Esta festividad rememora el acontecimiento que se produjo el
14 de septiembre del año 320, cuando la emperatriz de Constantinopla, santa
Elena, madre de Constantino el Grande, encontró el madero (Vera Cruz) en el que
murió el Redentor. Hechos extraordinarios marcaron este momento: la
resurrección de una persona y la aparición de la cruz en el cielo. Para
albergar esta excelsa reliquia –signo de la victoria de Cristo,
manifestación del perdón y de la misericordia de Dios, esperanza para los
creyentes, centro de nuestra fe–, santa Elena y Constantino hicieron
construir la basílica del Santo Sepulcro.

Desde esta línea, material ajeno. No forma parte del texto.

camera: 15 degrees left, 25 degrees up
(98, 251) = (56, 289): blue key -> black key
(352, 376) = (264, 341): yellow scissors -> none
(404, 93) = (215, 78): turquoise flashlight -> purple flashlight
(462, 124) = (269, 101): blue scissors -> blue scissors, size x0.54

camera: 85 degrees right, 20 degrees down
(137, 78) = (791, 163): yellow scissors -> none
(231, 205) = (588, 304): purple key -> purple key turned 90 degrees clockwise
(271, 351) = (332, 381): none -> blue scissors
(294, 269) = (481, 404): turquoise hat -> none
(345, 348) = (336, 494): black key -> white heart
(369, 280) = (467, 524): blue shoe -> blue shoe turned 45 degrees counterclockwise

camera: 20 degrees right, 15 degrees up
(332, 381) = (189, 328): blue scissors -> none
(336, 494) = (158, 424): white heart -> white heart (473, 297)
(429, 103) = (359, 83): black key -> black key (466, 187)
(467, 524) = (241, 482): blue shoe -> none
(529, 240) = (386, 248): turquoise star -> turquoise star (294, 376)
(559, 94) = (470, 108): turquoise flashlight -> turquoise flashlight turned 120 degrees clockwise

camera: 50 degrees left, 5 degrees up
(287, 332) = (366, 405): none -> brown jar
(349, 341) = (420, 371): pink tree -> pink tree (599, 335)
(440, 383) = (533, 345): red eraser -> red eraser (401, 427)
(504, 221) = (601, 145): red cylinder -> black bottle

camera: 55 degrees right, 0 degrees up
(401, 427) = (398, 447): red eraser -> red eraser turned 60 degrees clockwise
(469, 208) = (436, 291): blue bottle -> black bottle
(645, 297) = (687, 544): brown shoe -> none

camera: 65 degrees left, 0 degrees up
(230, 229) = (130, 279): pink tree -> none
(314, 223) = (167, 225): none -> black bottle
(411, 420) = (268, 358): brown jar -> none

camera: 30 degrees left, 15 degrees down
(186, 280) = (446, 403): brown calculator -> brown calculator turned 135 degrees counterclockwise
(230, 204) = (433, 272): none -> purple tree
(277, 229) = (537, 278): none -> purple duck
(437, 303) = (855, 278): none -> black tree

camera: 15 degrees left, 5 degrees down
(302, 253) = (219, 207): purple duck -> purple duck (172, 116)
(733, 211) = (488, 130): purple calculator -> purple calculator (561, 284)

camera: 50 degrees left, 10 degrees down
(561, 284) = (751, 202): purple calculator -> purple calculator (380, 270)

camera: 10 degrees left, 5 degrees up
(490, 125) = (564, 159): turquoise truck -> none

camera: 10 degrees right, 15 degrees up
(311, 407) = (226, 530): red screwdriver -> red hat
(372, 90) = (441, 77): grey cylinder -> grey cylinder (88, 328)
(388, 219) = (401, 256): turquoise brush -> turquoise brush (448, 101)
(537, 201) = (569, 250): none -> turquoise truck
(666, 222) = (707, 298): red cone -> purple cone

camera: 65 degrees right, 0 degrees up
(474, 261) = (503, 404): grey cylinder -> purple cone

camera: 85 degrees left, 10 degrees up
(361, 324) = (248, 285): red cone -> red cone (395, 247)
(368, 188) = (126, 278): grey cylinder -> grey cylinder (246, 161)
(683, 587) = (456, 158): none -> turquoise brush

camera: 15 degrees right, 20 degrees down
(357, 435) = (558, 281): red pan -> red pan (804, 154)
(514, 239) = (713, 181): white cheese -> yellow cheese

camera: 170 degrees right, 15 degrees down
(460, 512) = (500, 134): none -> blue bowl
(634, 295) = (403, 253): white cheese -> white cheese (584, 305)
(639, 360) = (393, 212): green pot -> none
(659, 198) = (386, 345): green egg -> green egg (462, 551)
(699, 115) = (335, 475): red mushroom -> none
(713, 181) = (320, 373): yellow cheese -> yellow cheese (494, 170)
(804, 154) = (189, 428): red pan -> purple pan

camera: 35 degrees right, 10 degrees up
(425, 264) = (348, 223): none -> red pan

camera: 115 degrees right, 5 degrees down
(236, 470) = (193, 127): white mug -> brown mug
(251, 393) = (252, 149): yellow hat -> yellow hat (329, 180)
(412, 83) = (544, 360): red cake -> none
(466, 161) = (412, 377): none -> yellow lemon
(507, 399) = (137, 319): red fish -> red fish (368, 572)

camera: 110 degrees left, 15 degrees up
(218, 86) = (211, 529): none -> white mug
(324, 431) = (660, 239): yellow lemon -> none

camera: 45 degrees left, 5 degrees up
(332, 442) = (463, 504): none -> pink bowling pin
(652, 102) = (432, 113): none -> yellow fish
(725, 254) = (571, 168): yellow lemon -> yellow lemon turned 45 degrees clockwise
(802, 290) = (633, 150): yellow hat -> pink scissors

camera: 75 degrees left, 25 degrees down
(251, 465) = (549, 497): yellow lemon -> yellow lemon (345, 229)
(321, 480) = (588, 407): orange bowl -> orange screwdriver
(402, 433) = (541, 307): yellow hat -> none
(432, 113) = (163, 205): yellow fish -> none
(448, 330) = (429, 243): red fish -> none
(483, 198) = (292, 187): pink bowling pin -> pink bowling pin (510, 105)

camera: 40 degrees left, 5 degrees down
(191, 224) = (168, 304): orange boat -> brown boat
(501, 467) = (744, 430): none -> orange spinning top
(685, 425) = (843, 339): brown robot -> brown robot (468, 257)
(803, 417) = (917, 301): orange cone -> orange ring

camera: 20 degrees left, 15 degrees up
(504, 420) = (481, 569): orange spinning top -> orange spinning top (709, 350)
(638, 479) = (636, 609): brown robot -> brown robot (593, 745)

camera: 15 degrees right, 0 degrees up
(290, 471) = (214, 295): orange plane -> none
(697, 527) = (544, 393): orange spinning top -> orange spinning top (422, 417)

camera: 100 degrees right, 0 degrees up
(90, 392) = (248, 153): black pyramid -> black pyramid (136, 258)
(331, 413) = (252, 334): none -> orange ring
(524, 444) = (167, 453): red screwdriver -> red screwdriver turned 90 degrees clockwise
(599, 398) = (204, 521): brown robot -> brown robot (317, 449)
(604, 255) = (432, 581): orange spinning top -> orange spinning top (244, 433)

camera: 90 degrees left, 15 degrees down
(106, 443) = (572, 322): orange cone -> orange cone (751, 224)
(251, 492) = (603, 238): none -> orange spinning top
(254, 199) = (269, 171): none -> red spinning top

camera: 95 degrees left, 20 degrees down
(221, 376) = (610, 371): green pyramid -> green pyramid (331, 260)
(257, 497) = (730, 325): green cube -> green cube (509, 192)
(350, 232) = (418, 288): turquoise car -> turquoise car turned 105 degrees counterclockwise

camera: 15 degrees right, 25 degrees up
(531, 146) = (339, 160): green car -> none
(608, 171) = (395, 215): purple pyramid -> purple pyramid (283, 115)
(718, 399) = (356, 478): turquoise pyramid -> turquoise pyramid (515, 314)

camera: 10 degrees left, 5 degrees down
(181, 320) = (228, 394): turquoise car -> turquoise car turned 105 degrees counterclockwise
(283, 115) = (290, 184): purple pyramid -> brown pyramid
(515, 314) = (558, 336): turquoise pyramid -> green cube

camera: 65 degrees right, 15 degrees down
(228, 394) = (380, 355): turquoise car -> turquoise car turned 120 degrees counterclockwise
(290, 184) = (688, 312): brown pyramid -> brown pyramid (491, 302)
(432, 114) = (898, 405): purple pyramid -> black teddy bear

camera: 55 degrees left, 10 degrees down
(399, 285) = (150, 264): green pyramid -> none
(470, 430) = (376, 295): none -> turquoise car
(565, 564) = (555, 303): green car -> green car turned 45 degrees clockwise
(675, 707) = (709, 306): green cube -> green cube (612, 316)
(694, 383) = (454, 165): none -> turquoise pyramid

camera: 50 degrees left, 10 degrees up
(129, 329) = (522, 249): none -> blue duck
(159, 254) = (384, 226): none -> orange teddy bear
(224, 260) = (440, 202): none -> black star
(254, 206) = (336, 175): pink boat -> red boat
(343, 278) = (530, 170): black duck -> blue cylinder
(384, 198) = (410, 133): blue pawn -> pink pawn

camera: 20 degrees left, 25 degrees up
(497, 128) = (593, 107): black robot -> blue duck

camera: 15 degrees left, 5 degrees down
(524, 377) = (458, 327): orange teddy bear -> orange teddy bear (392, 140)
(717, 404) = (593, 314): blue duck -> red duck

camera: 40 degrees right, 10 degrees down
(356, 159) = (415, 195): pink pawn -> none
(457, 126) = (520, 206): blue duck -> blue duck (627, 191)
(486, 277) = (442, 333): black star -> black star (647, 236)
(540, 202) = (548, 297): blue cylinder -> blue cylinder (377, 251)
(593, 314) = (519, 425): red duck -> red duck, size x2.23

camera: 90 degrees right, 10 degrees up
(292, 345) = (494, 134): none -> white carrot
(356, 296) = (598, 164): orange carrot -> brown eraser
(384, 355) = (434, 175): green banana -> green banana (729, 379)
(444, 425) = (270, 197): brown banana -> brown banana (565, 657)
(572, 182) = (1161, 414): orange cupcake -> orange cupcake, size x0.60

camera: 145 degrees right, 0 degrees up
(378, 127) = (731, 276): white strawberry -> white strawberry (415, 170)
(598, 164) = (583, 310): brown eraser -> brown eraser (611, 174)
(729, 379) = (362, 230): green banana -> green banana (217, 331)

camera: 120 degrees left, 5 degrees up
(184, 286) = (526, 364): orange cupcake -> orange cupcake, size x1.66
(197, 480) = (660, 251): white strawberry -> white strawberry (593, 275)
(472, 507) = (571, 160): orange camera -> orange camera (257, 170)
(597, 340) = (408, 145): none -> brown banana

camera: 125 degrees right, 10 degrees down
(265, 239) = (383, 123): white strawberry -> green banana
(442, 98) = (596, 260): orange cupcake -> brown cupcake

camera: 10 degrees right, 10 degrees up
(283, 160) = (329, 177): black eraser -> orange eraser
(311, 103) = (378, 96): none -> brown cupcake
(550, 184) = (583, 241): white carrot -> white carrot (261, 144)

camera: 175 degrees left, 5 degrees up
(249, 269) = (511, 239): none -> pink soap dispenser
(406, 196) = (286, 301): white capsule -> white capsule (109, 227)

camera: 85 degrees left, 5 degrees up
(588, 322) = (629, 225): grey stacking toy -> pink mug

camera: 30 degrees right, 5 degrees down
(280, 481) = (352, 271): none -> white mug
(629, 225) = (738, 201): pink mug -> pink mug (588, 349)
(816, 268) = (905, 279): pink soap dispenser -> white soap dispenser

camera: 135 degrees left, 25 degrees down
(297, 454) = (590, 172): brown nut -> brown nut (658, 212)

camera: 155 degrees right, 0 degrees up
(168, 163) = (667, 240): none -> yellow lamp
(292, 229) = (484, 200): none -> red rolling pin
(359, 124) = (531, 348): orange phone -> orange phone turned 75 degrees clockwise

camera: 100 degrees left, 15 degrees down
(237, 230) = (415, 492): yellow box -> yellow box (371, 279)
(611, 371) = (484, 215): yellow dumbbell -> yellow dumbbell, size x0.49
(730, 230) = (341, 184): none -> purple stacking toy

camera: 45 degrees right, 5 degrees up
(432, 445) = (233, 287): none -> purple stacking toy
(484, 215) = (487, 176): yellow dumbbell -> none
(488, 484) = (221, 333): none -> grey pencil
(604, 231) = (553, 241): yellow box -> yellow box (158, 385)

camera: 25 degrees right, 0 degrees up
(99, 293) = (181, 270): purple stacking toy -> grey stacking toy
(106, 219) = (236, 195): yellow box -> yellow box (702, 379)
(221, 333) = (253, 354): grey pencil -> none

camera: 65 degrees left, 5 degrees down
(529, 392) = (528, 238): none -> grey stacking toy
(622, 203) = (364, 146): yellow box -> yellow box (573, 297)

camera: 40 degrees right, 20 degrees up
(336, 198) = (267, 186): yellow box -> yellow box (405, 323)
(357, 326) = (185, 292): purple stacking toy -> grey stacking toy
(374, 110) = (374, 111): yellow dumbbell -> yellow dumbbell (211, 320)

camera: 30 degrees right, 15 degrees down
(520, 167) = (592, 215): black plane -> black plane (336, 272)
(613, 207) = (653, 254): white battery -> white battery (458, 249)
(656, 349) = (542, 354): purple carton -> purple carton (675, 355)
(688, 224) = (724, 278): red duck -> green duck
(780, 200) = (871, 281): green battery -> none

Unos siglos más tarde, en el 614, el
rey de Persia, Cosroes II, conquistó Jerusalén y tomó como trofeo la Vera Cruz,
el venerado emblema cristiano que se custodiaba en el templo. Mofándose de los
cristianos, lo utilizó como escabel de sus pies. Pero catorce años más tarde el
emperador Heraclio, una vez que derrotó a los persas, pudo devolver el santo
madero a Constantinopla. Después,
fue trasladado a Jerusalén el 14 de
septiembre del año 628.
Esta fecha litúrgica es crucial para los creyentes. La cruz
no es un ninguna tragedia, como no lo es amarla, algo que resultará extraño
fuera de la fe. Es una bendita «locura» que inunda el corazón de gozo. Santa
Teresa Benedicta de la Cruz (Edith Stein) lo advertía: «ayudar a Cristo
a llevar la cruz proporciona una alegría fuerte y pura». No la rehuyamos.
Cristo nos ayuda a portarla con su gracia; sigue compartiéndola con nosotros.
Que un día no nos tenga que decir lo que en celeste coloquio le confió al Padre
Pío: «Casi todos vienen a Mí para que les alivie la cruz; son muy pocos
los que se me acercan para que les enseñe a llevarla».